QUESTÕES DO MATERIAL
**1)** No texto sobre as vagas de educação infantil em Porto Alegre, quantas OSCs conveniadas com a prefeitura atendem hoje crianças de zero a 5 anos?
**2)** Dê a continuação do texto sobre as vagas de educação infantil em Porto Alegre, começando logo após a última frase apresentada.

TRECHO DA PÁGINA
▬▬▬▬▬▬▬▬▬▬
Segundo dados oficiais, faltam cerca de 4,5 mil vagas de educação infantil em Porto Alegre – o número, entretanto, pode ser muito maior

O prefeito Sebastião Melo (MDB) anunciou ontem um reajuste de mais de R$ 41 milhões no repasse às escolas de educação infantil conveniadas com a prefeitura. O objetivo é ampliar e qualificar o serviço, diminuindo o déficit de vagas na capital. As medidas, no entanto, não solucionam o problema: cerca de 4,5 mil crianças ainda estão fora da escola na capital.

O executivo municipal também prometeu a equiparação salarial entre os funcionários das chamadas organizações da sociedade civil (OSCs) com os da rede pública municipal. 

O anúncio foi feito em uma reunião extraordinária do Fórum Municipal dos Direitos da Criança e do Adolescente, com o conselho que trata do mesmo tema, com a presença do prefeito e do secretário de Educação, José Paulo da Rosa.

Atualmente, mais de 21 mil crianças de zero a 5 anos são atendidas por 219 OSCs conveniadas com a prefeitura – um número de escolas três vezes maior do que as que compõem a rede própria do município. Com a medida, o prefeito quer ampliar a oferta.
▬▬▬▬▬▬▬▬▬▬
EXTRATO DE DADOS
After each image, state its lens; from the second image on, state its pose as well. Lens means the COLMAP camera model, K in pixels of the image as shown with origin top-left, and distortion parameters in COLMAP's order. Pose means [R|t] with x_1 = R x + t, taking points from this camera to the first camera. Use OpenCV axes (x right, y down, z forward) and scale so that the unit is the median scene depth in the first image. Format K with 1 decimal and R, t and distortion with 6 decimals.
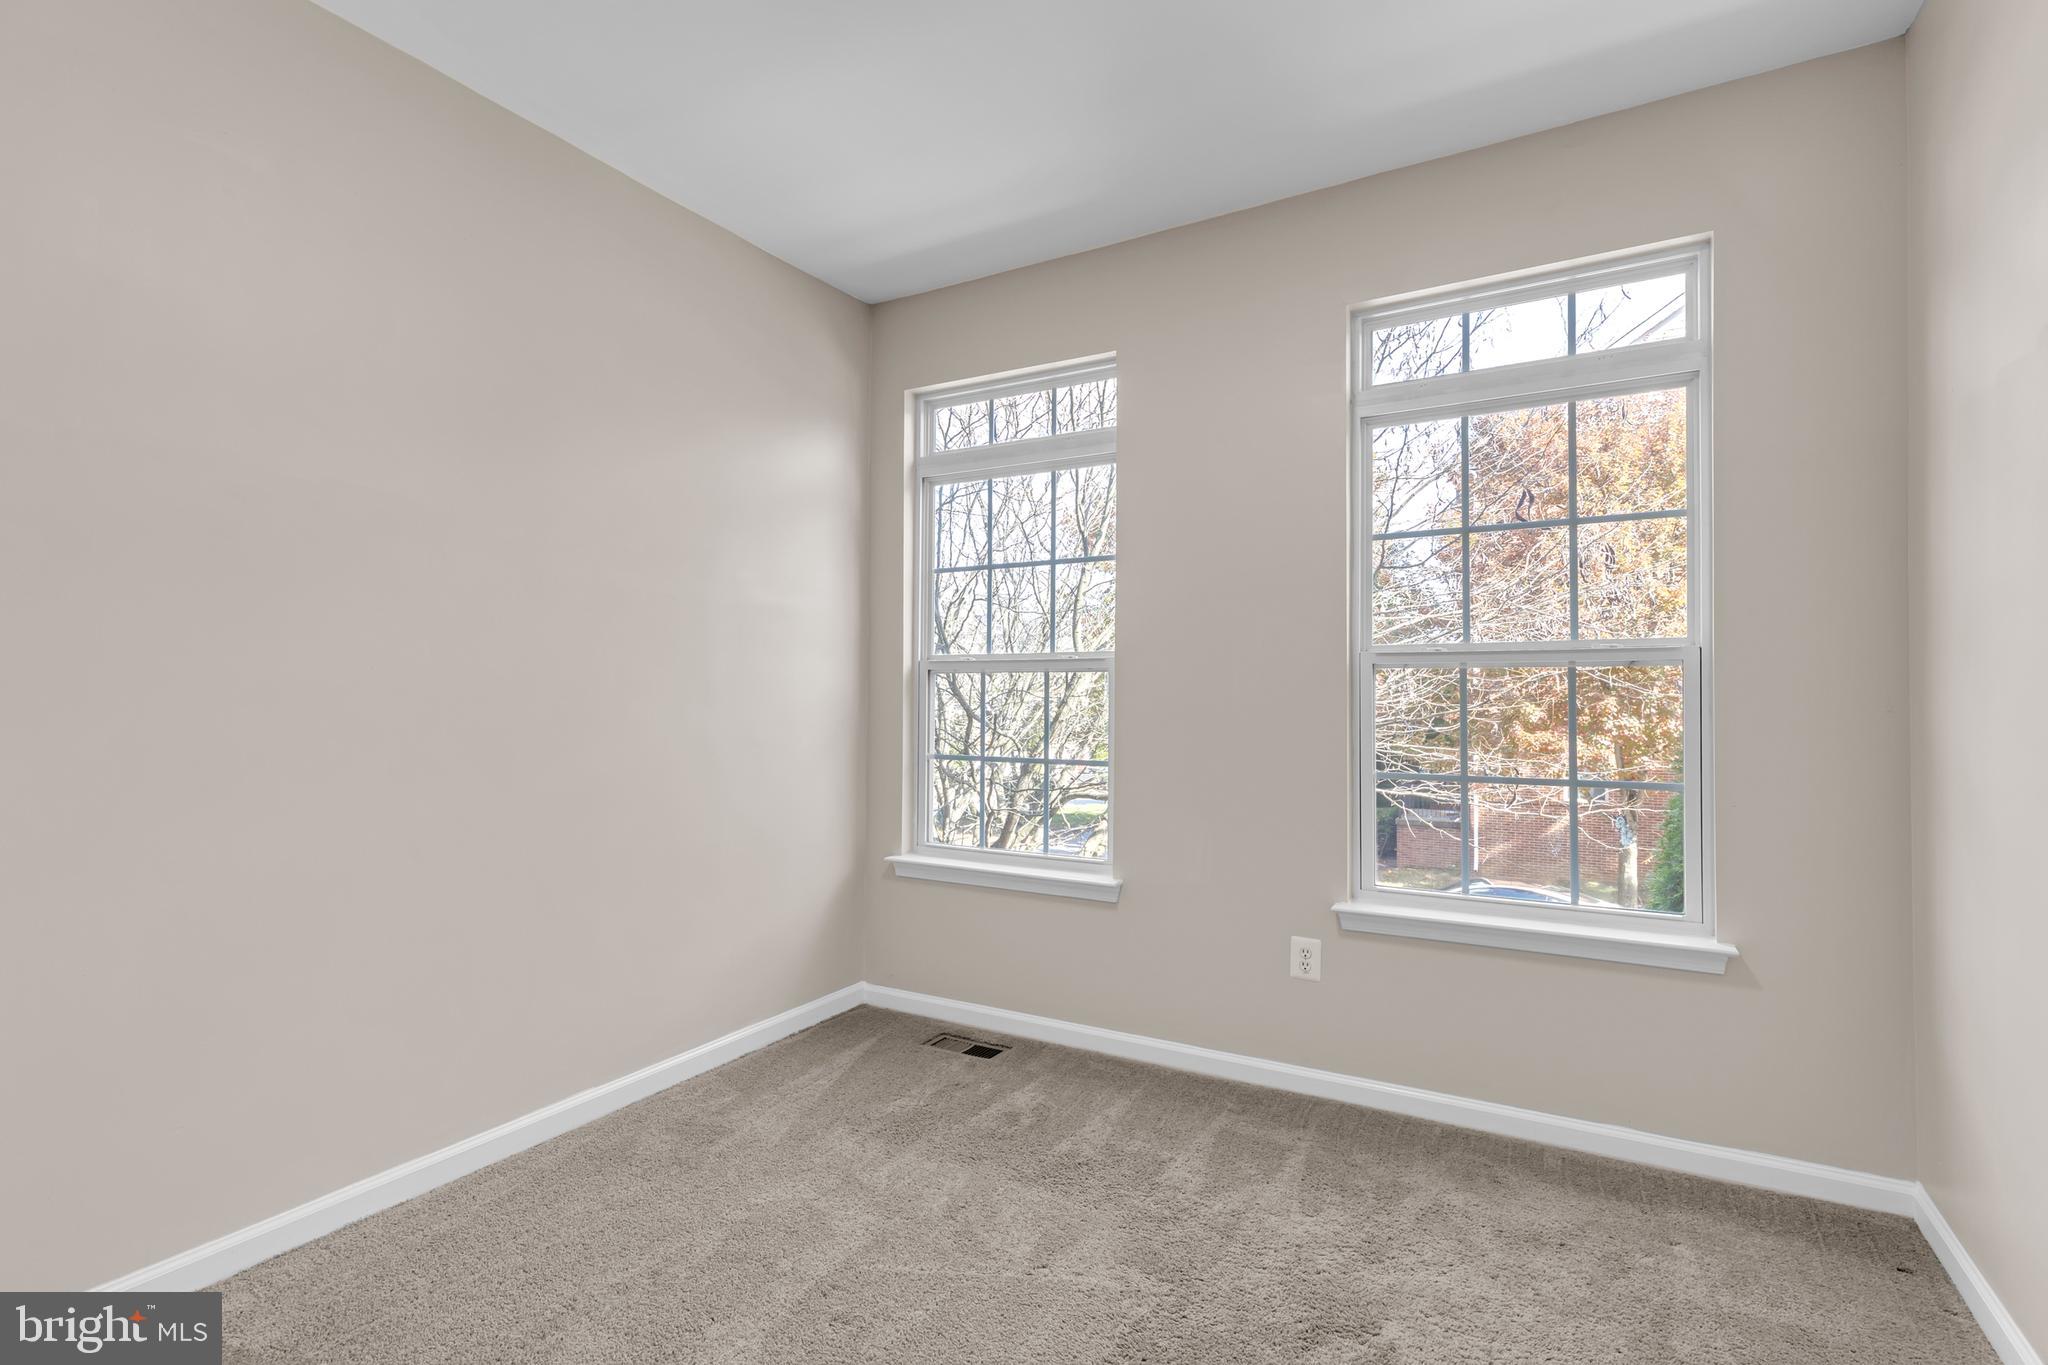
lens RADIAL K [[960.2, 0, 1021.3], [0, 960.2, 694.3], [0, 0, 1]] dist [-0.001998, -0.000927]
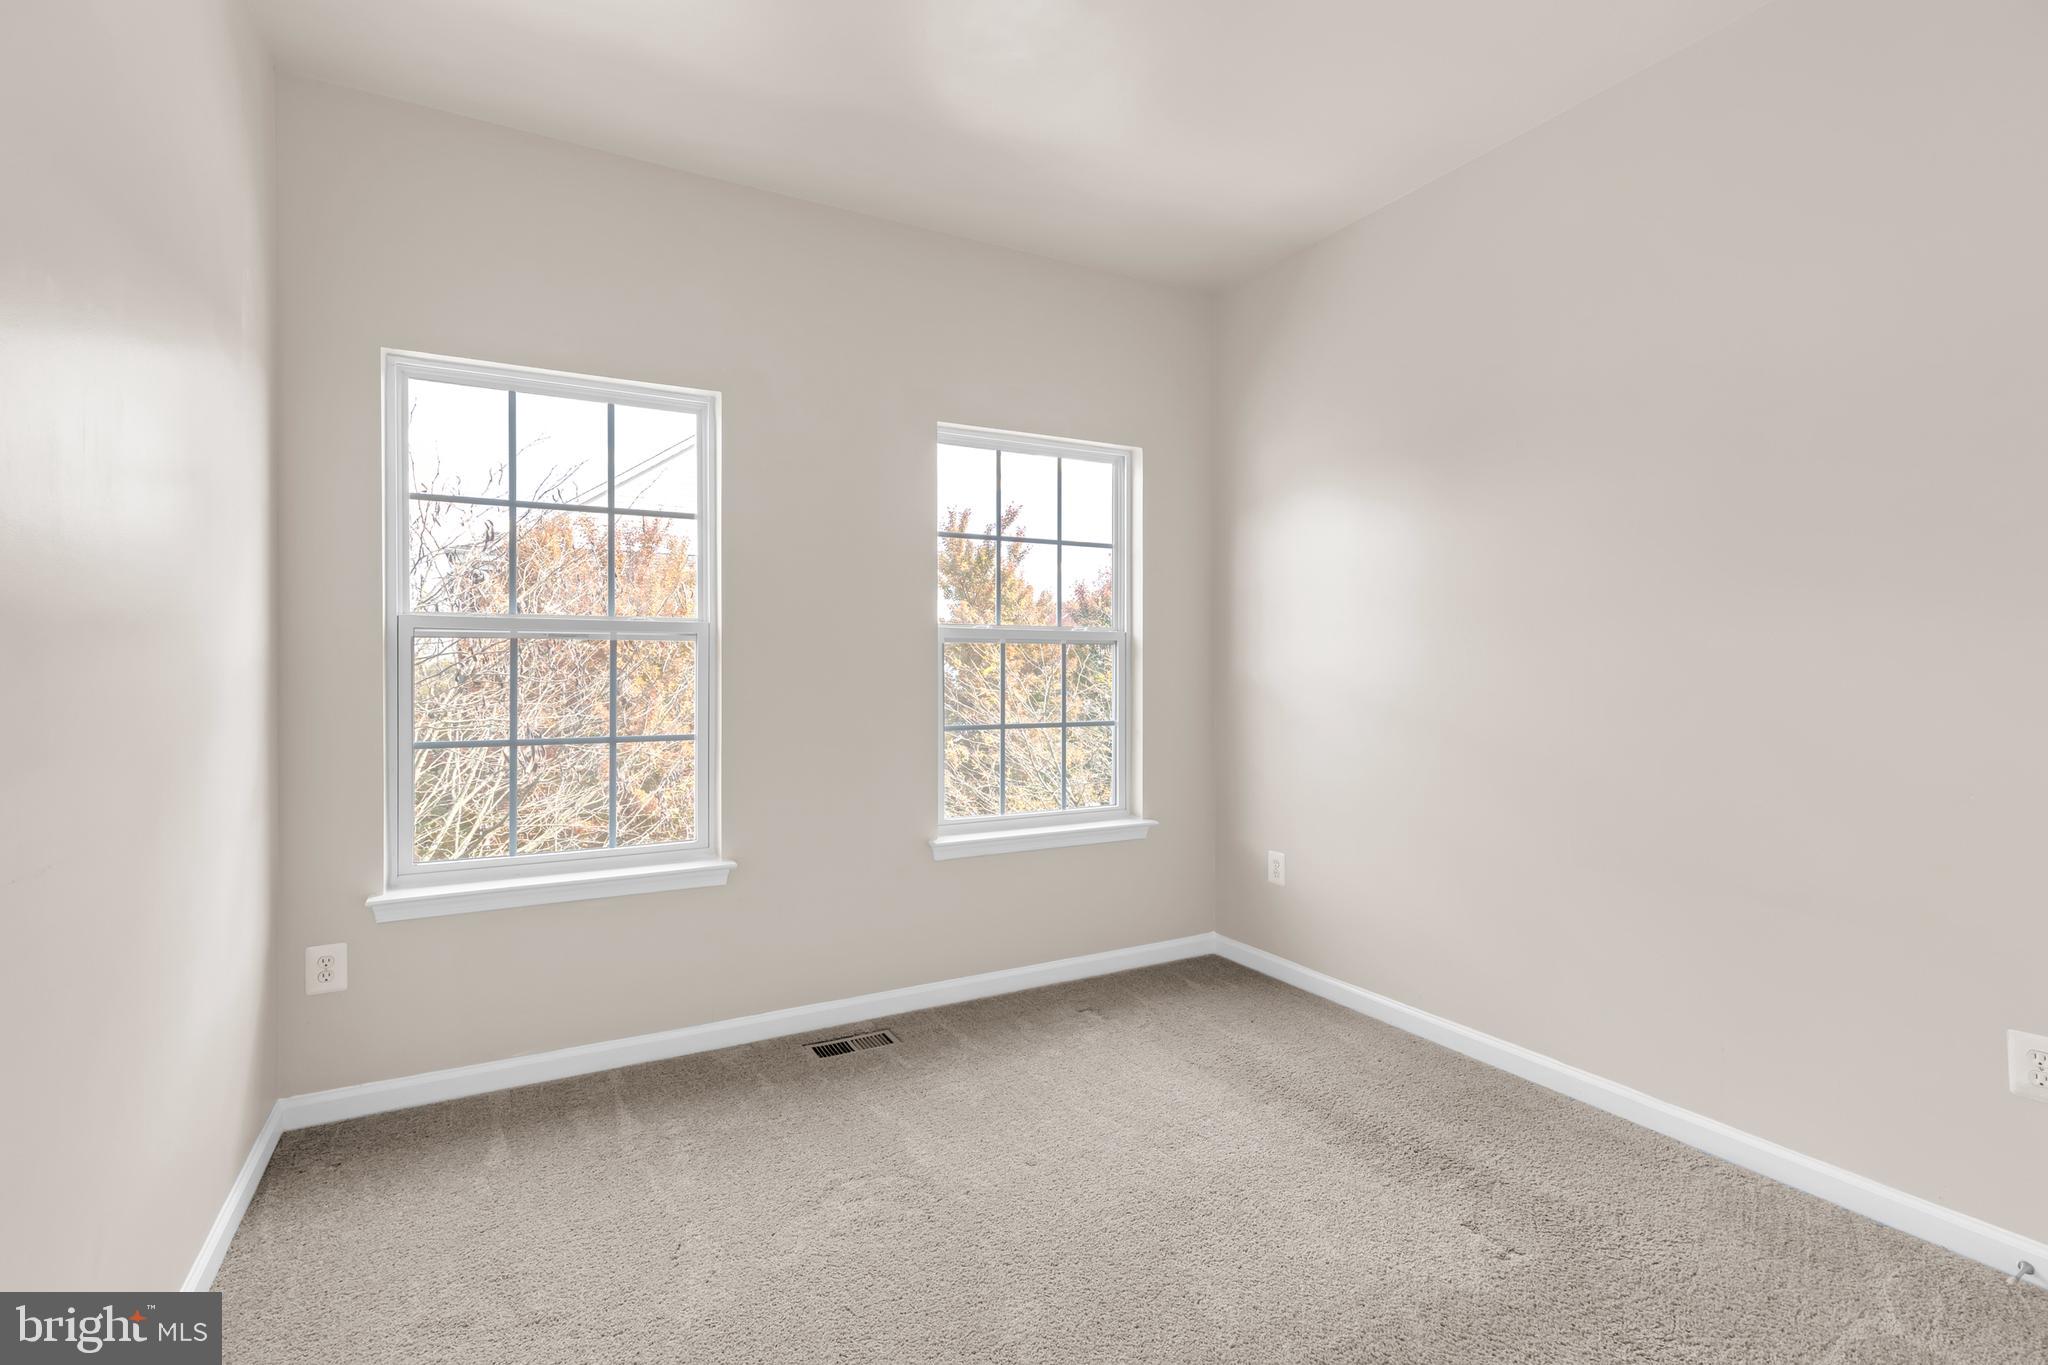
lens RADIAL K [[909.0, 0, 992.8], [0, 909.0, 682.3], [0, 0, 1]] dist [0.005406, 0.000355]
pose [[0.532403, -0.017086, 0.846319, -0.096436], [0.001181, 0.999810, 0.019442, -0.000017], [-0.846490, -0.009351, 0.532322, 0.056829]]
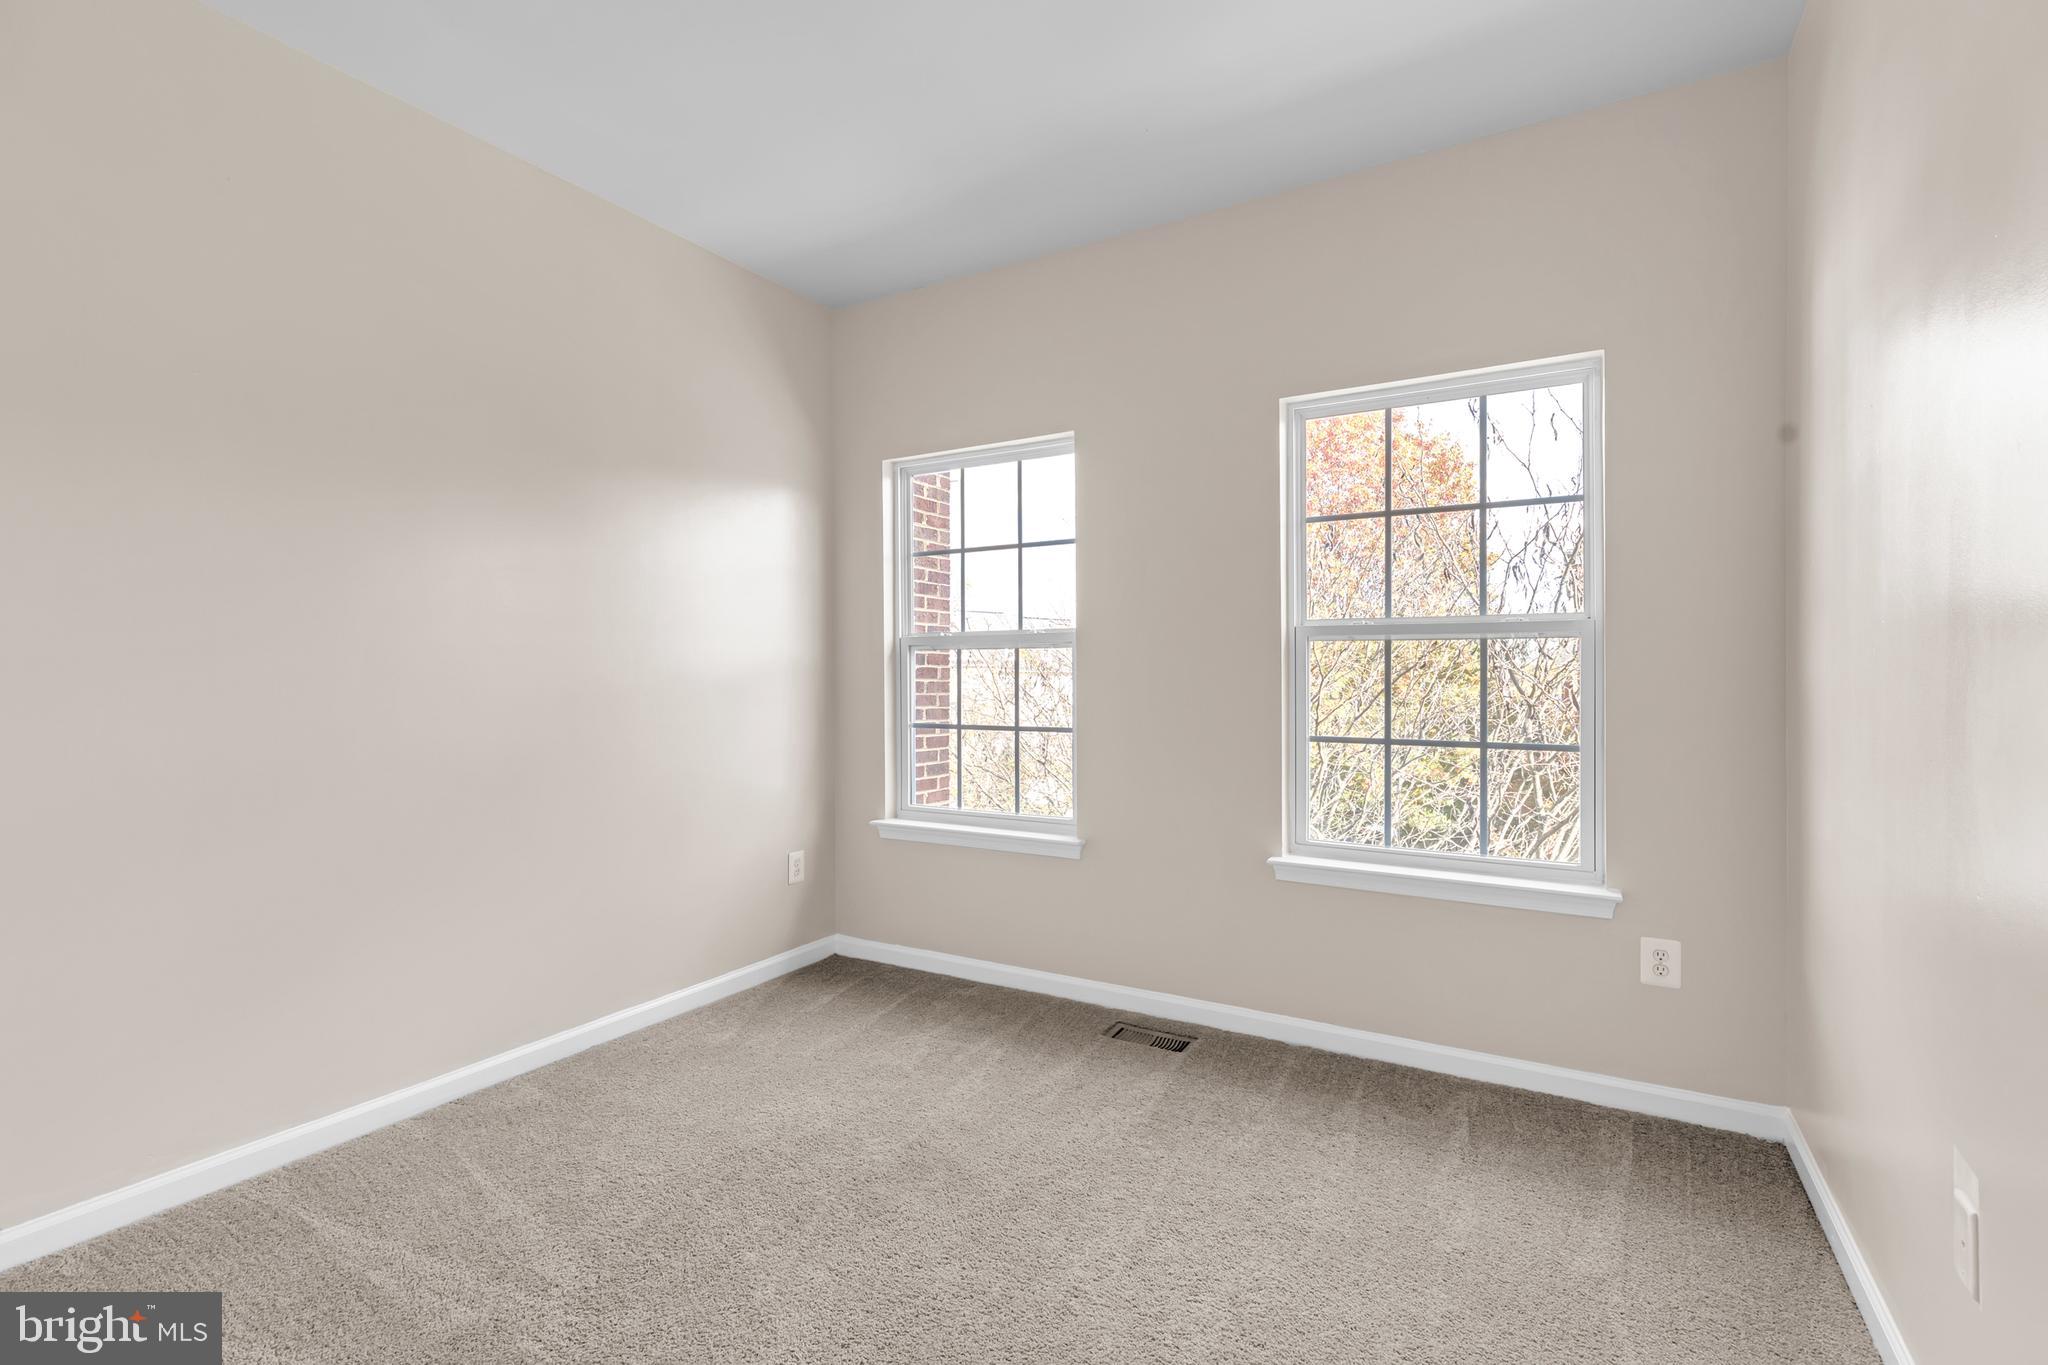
lens RADIAL K [[909.0, 0, 1033.0], [0, 909.0, 667.0], [0, 0, 1]] dist [0.005406, 0.000355]
pose [[0.999916, -0.007837, 0.010316, 0.058048], [0.007836, 0.999969, 0.000134, -0.000250], [-0.010317, -0.000053, 0.999947, -0.034319]]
▬▬▬▬▬▬▬▬▬▬
RESPOSTAS ABAIXO
**1)** São 219 OSCs conveniadas com a prefeitura.

**2)**
“Para fazer isto, tenho dois pedidos que precisam ser atendidos por vocês, senão eu tenho que rediscutir o assunto”, prometeu o chefe do executivo à plateia, composta sobretudo por gestores das organizações da sociedade civil conveniadas com o município. “Para atender o que vocês estão pedindo, vocês vão me garantir que vão ampliar vagas. Essa é a primeira contrapartida. A segunda é a qualificação. Melhorar mais ainda o que fazem bem”, disse Melo.

Outro anúncio tratou da equiparação salarial entre profissionais da rede conveniada e professores do município. Atualmente, as OSCs contratam docentes como “técnicos de desenvolvimento infantil”, cargo que tem piso de remuneração em R$ 1.946,70. Esses quadros passarão a ser contratados como professores de fato, com remuneração mínima de R$ 3.040,80. O reajuste será parcelado entre 2024 e 2029 e ao final representará um aumento de 25,8%. 

Ao anunciar a mudança, Melo foi aplaudido por gestores que lotavam o auditório da Santa Casa de Misericórdia, onde ocorreu a reunião. O prefeito foi ovacionado também ao mencionar que uma das origens da falta de vagas é a matrícula por parte das famílias de renda mais alta. “Muitas dessas pessoas tinham condições de pagar, mas estão tirando a vaga de alguém lá da vila”, afirmou. “A lei diz: acesso universal independente de renda. Eu não concordo com isso”, completou o prefeito.

José Paulo da Rosa, secretário à frente da Smed desde julho de 2023, disse que seu objetivo é “resolver o problema do déficit de vagas da educação infantil”. Ele afirma que a prefeitura trabalha com o número de cerca de 7,5 mil crianças fora da escola na cidade, mas que 3 mil foram recentemente atendidas com interferência judicial – restando, portanto, 4,5 mil crianças desassistidas.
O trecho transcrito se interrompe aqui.